They found reasons to not go over the target

Tuesday, August 6th, 2024

After graduating from the University of California, Robert McNamara went to the Harvard Graduate School of Business for two years and then went back to San Francisco, as he explains in Fog of War:

I began to court this young lady that I’d met when we were 17 in our first week at Berkley: Margaret Craig. And I was making some progress after eight or nine months. I proposed and she accepted.

She went with her aunt and her mother on a trip across the country. She telegraphed me?”Must order engraved invitations to include your middle name, what is it?”

And I wired back, “My middle name is ‘Strange.’”

And she said “I know it’s ‘strange,’ but what is it?”

“Well, I mean it is ‘Strange,’ it’s ‘Robert Strange McNamara.’”

And it was a marriage made in heaven. At the end of a year we had our first child. The delivery costs were $100, and we paid that $10 a month. Those were some of the happiest days of our life.

And then the war came.

I’d been promoted to assistant professor. I was the youngest assistant professor at Harvard — and a salary by the way of $4000 a year. Harvard business school’s market was drying up. The males were being drafted or volunteering. So the Dean, being farsighted, brought back a government contract to establish an officer candidate school for what was called “Statistical Control” in the Air Force.

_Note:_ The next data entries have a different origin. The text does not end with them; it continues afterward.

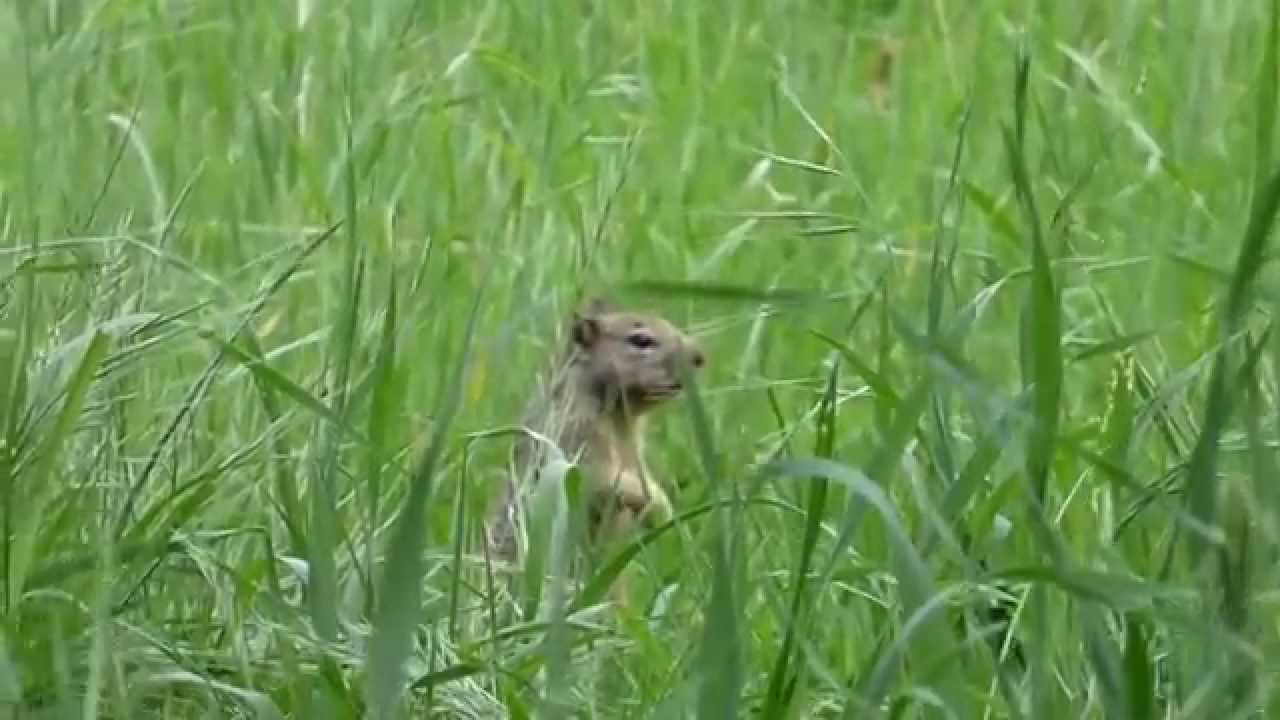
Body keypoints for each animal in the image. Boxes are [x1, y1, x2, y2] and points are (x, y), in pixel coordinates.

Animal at [486, 298, 705, 570]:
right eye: (641, 340)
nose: (700, 357)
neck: (620, 420)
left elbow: (639, 475)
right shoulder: (574, 436)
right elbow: (600, 479)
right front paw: (663, 508)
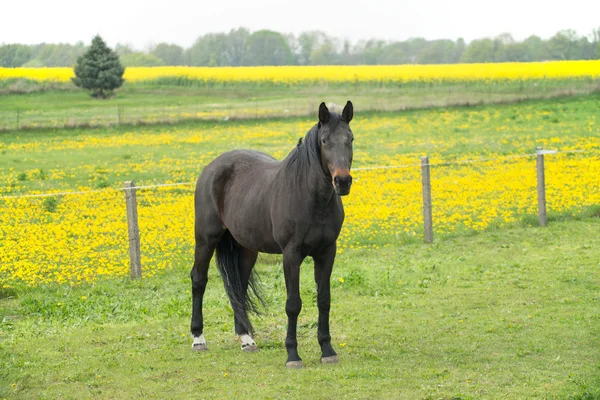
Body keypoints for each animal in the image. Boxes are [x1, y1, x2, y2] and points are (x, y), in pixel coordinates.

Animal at [190, 101, 354, 368]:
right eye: (324, 140)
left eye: (350, 138)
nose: (342, 181)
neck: (311, 199)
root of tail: (211, 168)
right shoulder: (291, 255)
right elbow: (293, 304)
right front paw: (293, 355)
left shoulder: (327, 252)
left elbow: (324, 300)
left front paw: (327, 350)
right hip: (206, 239)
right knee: (198, 280)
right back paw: (198, 338)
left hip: (246, 248)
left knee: (238, 285)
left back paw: (246, 339)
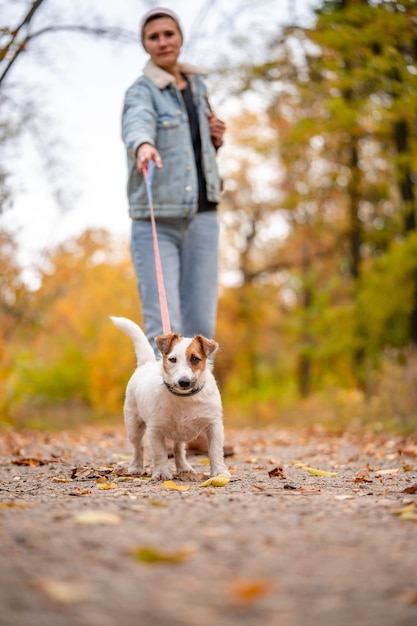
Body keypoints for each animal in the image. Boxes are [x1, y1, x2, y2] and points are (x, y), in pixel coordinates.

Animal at [109, 314, 229, 480]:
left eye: (195, 359)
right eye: (172, 359)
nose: (184, 382)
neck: (184, 398)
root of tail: (146, 364)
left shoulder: (214, 425)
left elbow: (215, 451)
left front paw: (219, 472)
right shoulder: (155, 430)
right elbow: (160, 454)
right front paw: (161, 472)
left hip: (180, 433)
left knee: (179, 449)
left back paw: (184, 467)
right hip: (134, 425)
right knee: (138, 447)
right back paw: (135, 467)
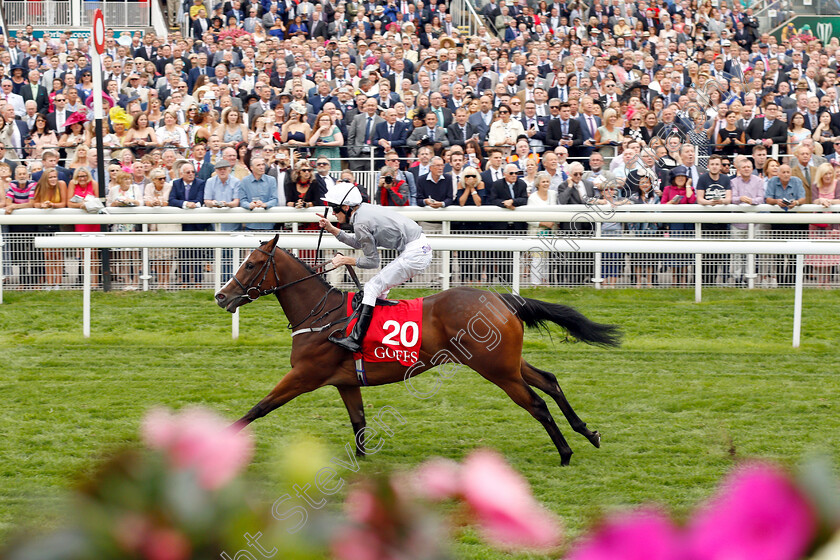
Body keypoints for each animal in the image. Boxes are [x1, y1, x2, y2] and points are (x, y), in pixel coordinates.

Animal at [215, 234, 624, 466]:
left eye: (252, 264)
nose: (221, 296)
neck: (322, 315)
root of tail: (501, 299)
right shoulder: (345, 382)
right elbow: (359, 422)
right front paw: (362, 462)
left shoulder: (303, 375)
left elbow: (258, 408)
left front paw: (222, 440)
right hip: (508, 362)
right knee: (550, 381)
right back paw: (587, 433)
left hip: (496, 369)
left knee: (537, 403)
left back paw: (566, 453)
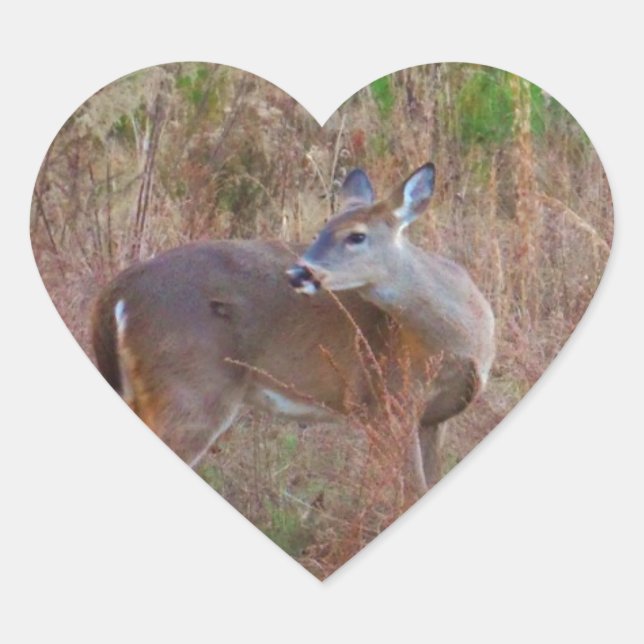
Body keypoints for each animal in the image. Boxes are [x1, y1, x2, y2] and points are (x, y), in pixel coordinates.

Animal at [92, 162, 495, 498]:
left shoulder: (432, 418)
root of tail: (118, 291)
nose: (300, 272)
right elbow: (408, 492)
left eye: (356, 236)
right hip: (190, 389)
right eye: (322, 230)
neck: (462, 340)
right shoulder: (387, 401)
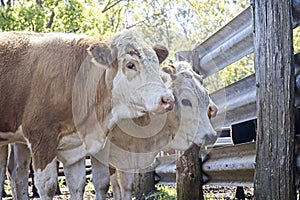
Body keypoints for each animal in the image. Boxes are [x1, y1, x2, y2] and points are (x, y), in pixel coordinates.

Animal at [0, 28, 173, 199]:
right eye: (131, 65)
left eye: (156, 64)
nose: (167, 99)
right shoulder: (42, 141)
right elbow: (47, 187)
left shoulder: (75, 148)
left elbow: (79, 185)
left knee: (17, 172)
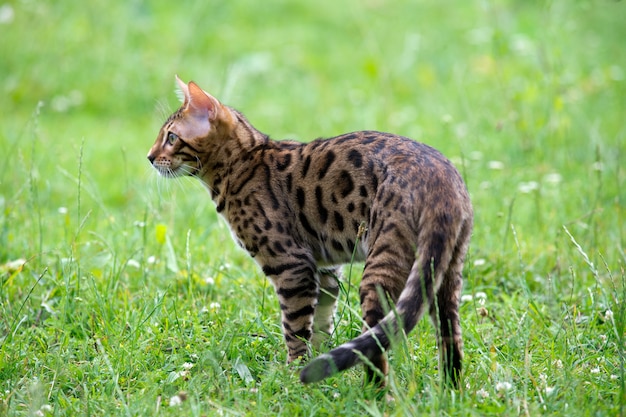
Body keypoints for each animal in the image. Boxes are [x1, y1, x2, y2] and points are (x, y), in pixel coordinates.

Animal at [146, 75, 470, 386]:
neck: (243, 162)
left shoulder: (292, 265)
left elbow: (295, 327)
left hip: (382, 267)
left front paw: (294, 374)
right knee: (450, 336)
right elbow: (321, 323)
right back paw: (449, 390)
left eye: (171, 137)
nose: (149, 157)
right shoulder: (325, 270)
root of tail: (439, 177)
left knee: (378, 342)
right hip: (445, 271)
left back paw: (372, 394)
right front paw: (320, 371)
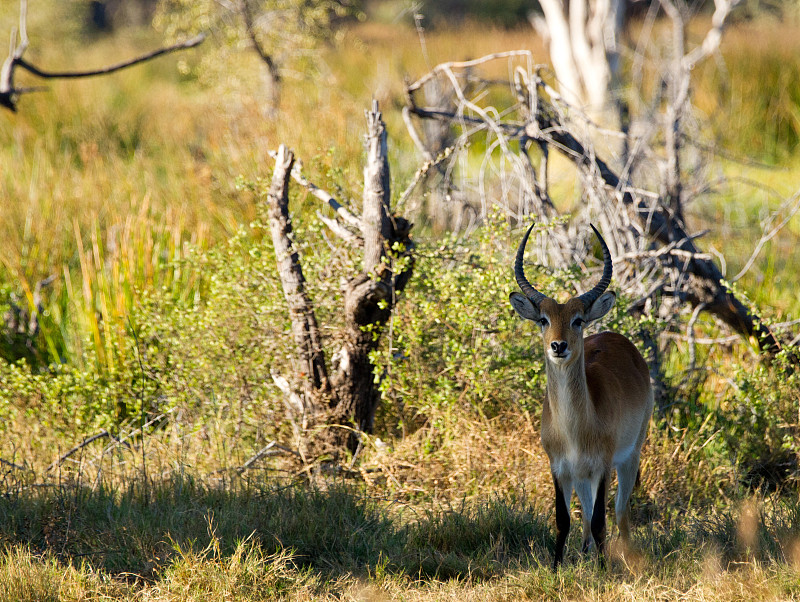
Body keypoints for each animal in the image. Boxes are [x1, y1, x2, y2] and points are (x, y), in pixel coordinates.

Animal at [510, 221, 652, 568]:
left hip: (629, 457)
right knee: (586, 516)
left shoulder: (602, 466)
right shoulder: (560, 468)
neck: (574, 428)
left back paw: (624, 556)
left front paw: (604, 570)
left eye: (578, 320)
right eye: (544, 319)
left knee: (619, 512)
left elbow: (602, 519)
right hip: (581, 475)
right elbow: (564, 520)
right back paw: (587, 553)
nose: (558, 345)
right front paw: (556, 568)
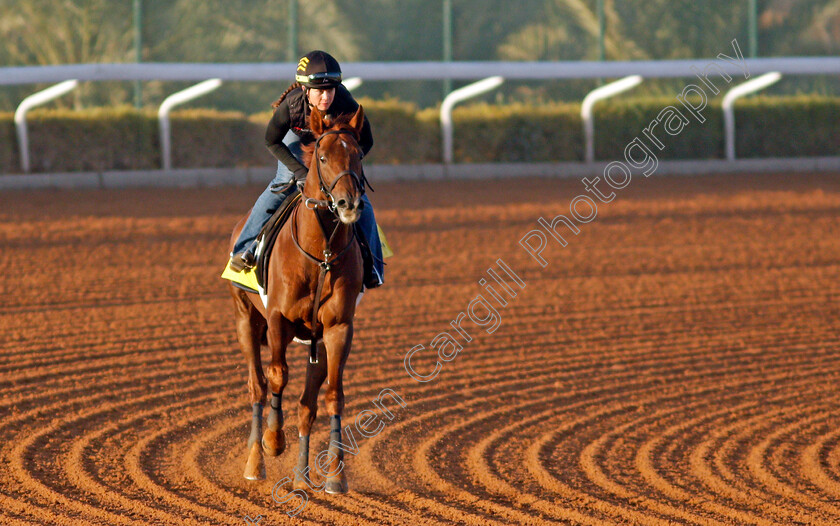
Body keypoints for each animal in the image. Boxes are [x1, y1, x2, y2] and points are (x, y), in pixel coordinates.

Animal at [228, 104, 366, 496]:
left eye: (358, 155)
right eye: (322, 156)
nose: (348, 203)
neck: (320, 255)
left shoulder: (337, 328)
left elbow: (333, 395)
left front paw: (336, 475)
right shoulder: (277, 318)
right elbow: (277, 376)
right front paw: (274, 440)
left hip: (312, 341)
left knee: (306, 404)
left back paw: (303, 476)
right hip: (246, 320)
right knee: (257, 386)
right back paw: (255, 461)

We said to the Air Force, “Look, we’re not going to take anybody you send up here. We’re going to select the people. You have a punch card for every human being brought into the Air Corps. We’re going to run those cards through the IBM sorting machines, and we’re going to sort on age, education, accomplishments, grades, etc.” We were looking for the best and the brightest. The best brains, the greatest capacity to lead, the best judgment.

The U.S. was just beginning to bomb. We were bombing by daylight. The loss rate was very, very high, so they commissioned a study. And what did we find? We found the abort rate was 20%. 20% of the planes that took off to bomb targets in Germany turned around before they got to their target. Well that was a hell of a mess. We lost 20% of our capability right there.

The form — I think it was form 1—A or something like that — was a mission report. And if you aborted a mission you had to write down why. So we get all these things and we analyze them, and we finally concluded it was baloney. They were aborting out of fear.

Because the loss rate was 4% per sortie, the combat tour was 25 sorties. It didn’t mean that 100% of them were going to be killed, but a hell of a lot of them were going to be killed. They knew that and they found reasons to not go over the target. So we reported this.

One of the commanders was Curtis LeMay, Colonel in command of a B—24 group. He was the finest combat commander of any service I came across in war. But he was extraordinarily belligerent, many thought brutal. He got the report. He issued an order. He said, “I will be in the lead plane on every mission. Any plane that takes off will go over the target, or the crew will be court—marshaled.” The abort rate dropped over night.
Now that’s the kind of commander he was.

Comments

  1. Slovenian Guest says:

    McNamara, whose understanding of the enemy never got beyond an accounting of production. The strictures of technowar did not allow war managers to include social relationships, cultural and historical factors, or the motivations and strategies of the guerrilla and revolutionary forces they faced on the ground in their calculus of the war. To paraphrase The Perfect War: Technowar in Vietnam by James William Gibson.

  2. Bob Sykes says:

    Curtis Lemay, BCE ca. 1932, The Ohio State University. His portrait hangs on the wall of famous civil engineering alumni in Hitchcock Hall, 4th floor.

    One of the best war films is “Twelve O’Clock High,” starring Gregory Peck. Its focus and theme is battle fatigue.